Rozzo, sgraziato, ribelle, sadico, mostruoso e a tratti orripilante, che sovente scade nel cattivo gusto: questo è il ritratto del grandioso Alice Cooper agli occhi di un profano durante i tempi di gloria della musica rock.
Sarebbe giusto ricordare che questo è in realtà il personaggio che Alice ha sempre voluto creare, in contrasto con la solita America bifronte, esempio lampante della contraddizione nella vita di ogni giorno. Con l'ausilio di strabilianti performance sul palco, ragni e serpenti, ghigliottine, impiccagioni a fine concerto e quel tocco di macabro che riesce ad aggiungere il trucco insanguinato intorno agli occhi, su un volto perennemente incazzato, Alice Cooper è riuscito a farsi odiare dall'"America bene" quasi quanto è riuscito a farsi amare dai giovani, soprattutto all'inizio degli anni '70. Anche l'idea di usare un nome di donna come monicker è del tutto rivoluzionaria: Alice Cooper era il nome di una strega vissuta durante il XVII secolo, di cui Vincent Damon Furnier crede di essere la reincarnazione, dopo aver ricevuto messaggi spirituali durante una seduta Ouija. Nel 1974 fa addirittura cambiare il suo nome all'anagrafe.

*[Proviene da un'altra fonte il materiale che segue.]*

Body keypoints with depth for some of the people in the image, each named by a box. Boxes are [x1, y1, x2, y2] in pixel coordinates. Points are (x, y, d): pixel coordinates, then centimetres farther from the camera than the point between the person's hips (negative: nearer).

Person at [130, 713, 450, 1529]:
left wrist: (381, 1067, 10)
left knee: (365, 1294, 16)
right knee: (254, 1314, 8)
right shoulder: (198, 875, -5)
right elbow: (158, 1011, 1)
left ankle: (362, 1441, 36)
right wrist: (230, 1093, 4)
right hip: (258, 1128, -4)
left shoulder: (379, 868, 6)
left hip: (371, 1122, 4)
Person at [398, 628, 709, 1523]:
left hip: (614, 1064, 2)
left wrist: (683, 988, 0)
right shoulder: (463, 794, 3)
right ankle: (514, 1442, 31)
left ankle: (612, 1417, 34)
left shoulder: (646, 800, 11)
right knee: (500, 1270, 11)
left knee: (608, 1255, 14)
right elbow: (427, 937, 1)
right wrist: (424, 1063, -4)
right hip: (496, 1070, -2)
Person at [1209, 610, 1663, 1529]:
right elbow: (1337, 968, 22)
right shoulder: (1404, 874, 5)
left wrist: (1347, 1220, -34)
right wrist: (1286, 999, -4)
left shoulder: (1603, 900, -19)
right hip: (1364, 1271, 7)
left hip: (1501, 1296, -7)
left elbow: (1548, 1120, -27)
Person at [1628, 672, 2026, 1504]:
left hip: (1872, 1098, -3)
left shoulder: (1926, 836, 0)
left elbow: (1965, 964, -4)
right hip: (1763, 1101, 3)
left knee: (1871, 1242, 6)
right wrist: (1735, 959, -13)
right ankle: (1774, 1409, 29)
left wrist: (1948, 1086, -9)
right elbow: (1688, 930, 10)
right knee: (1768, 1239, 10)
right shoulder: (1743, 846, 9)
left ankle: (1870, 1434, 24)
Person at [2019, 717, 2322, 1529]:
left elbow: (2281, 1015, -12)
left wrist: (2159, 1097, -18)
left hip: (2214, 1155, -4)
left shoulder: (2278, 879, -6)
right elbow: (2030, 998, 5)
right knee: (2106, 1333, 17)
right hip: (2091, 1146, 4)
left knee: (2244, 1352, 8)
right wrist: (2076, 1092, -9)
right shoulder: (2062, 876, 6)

Dopo due album poco apprezzati da pubblico e critica del tempo, si apre uno spiraglio al successo con "Love It To Death" e soprattutto con il singolo "I'm Eighteen". "Killer", datato 1971 e prodotto dall'onnipresente Bob Ezrin, è l'atto immediatamente precedente all'album che segnerà la consacrazione di Alice Cooper, ossia "School's Out" del 1972. "Killer" è un album oggi considerato classico, in cui Alice Cooper continua la sua esplorazine del lato oscuro della vita, combinando un solido rock con un tagliente tocco di satira.

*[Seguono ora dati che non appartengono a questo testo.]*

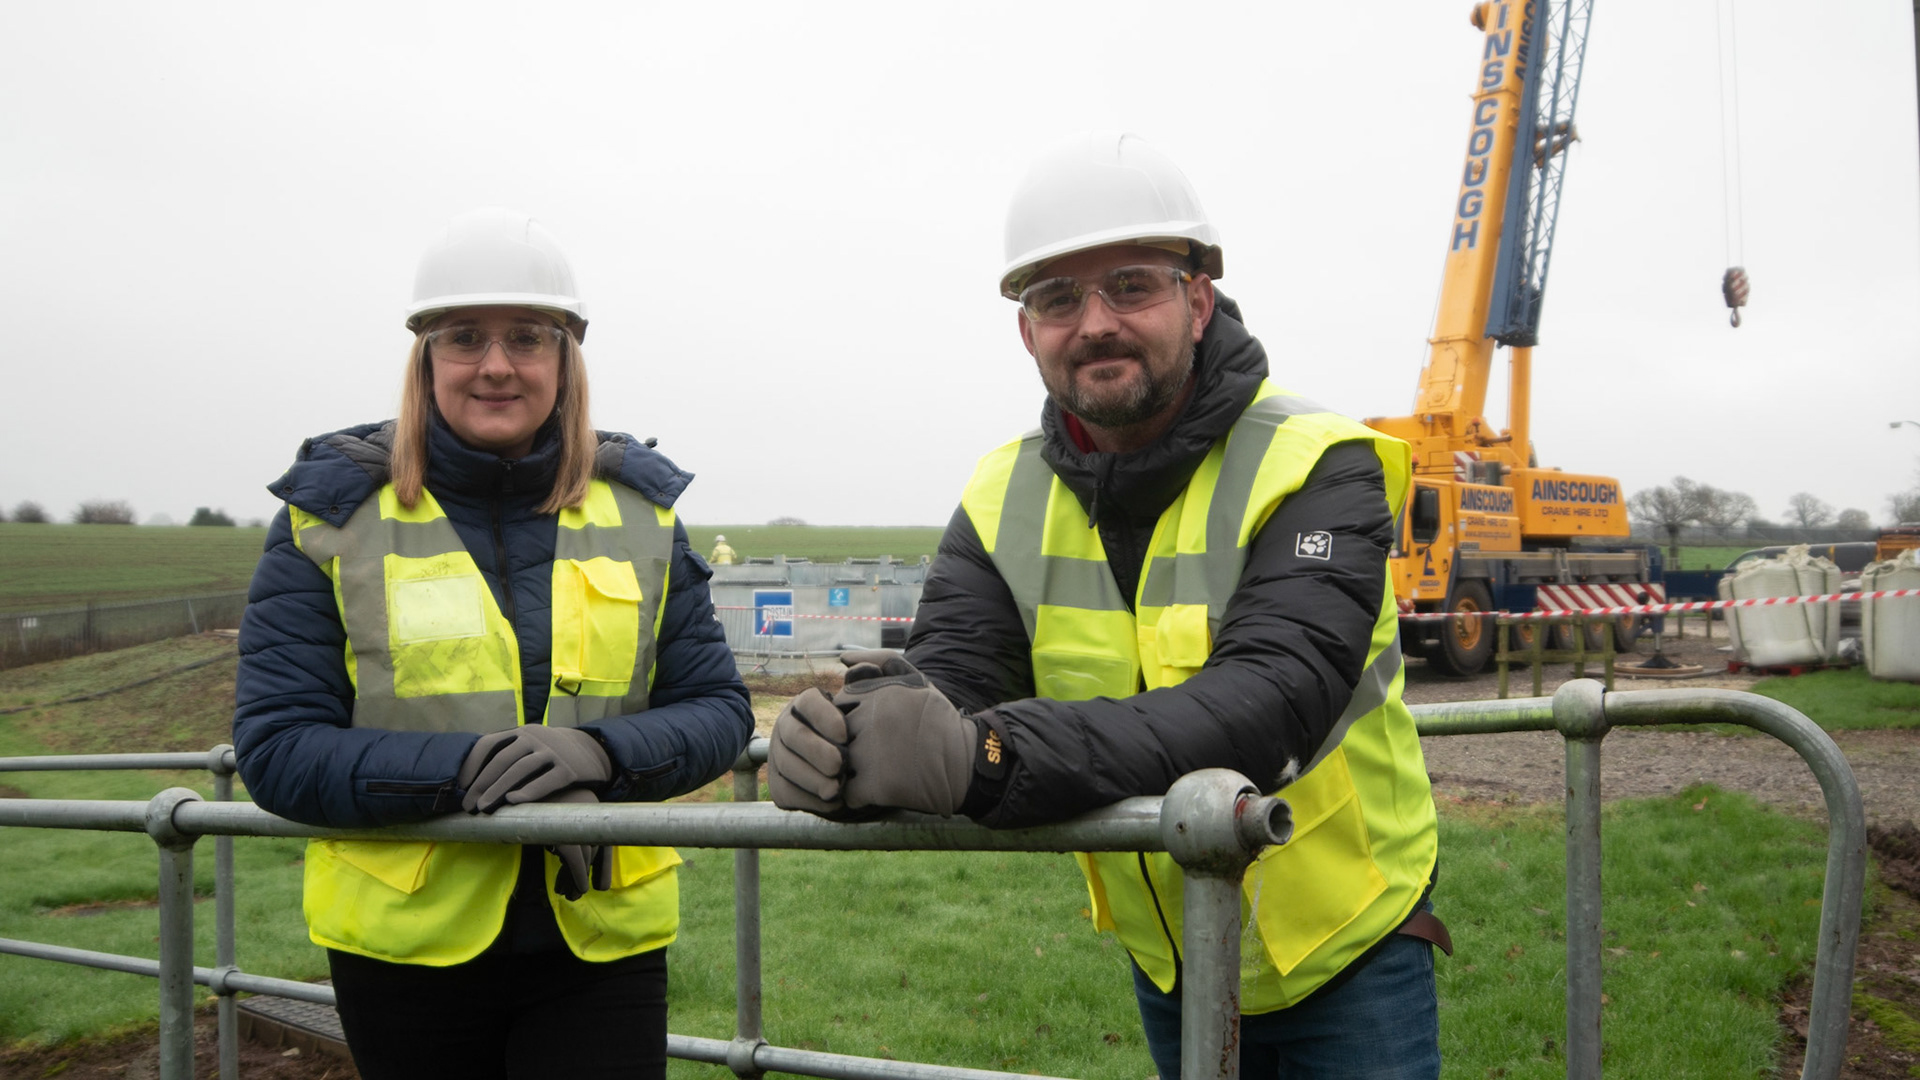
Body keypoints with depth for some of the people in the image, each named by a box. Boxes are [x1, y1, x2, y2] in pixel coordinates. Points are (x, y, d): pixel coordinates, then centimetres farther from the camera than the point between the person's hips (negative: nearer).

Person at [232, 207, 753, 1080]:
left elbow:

L'attacco è affidato ad Under My Wheels, pezzo abbastanza cattivo, con un riff molto rock'n'roll e tanto di fiati che a partire dall'assolo riempiono sempre riff e strofa. Be My Lover è un pezzo dalla parte di chitarra divenuta ormai un cliché in ambito rock. Bello il finale e il reprise rallentato. Il grande capolavoro di questo disco è senza alcun dubbio Halo Of Flies: l'intro ipnotico, che si sviluppa in temi dai ritmi differenti, e poi il chitarrone da brivido che sancisce l'inizio vero e proprio del brano, su cui il grande Alice canta in splendida forma. Da paura la parte in cui spadroneggia il bassista Dennis Dunaway, con un tappeto di archi che ben presto viene sostituito dalla batteria incalzante di Neal Smith, fino al finale folgorante. Desperado è un altro classico, dove Alice gracchia come un corvo, dedicata a Jim Morrison, morto proprio quello stesso anno. Anche qui gli archi sono arrangiati da Bob Ezrin.
You Drive Me Nervous è un altro brano in tipico stile Alice Cooper, sull'onda si Under My Wheels. Stupendo è il riff di Yeah Yeah Yeah, canzone molto allegra, in cui spicca l'armonica a dare un tocco molto americano al pezzo. Grandi polemiche ha destato ai tempi la canzone Dead Babies, ovviamente fraintesa dal pubblico americano che gridava allo scandalo, anche se in realtà è un brano contro l'abuso sui bambini. L'incedere è lento, l'atmosfera è cupa ma il messaggio comunque positivo e pienamente condivisibile. Infine un altro grandissimo capolavoro è Killer, la title-track, con i riff di chitarra ossessivamente oscuri, la voce di Alice Cooper che imperversa in ogni anfratto, e poi urli strazianti su ritmi cadenzati, una sorta di marcia funebre fatta di tastiere e batteria con Alice Cooper che recita una sorta di sermone, lasciandoci allo strambo e sgradevole suono finale.
"Killer" è dunque un album molto evocativo, che mischia uno humour a tratti macabro con le paure dei teenager, un approccio rock che tende all'hard con gli appoggi orchestrali sparsi qua e là, le parti vocali più melodiche con il gracchiare poderoso ma mai sgradevole dell'artista. Un album già molto maturo, frutto di una buona amalgama musicale, figlio di una formazione affiatata e il cui leader sarebbe di lì a poco destinato a diventare leggenda.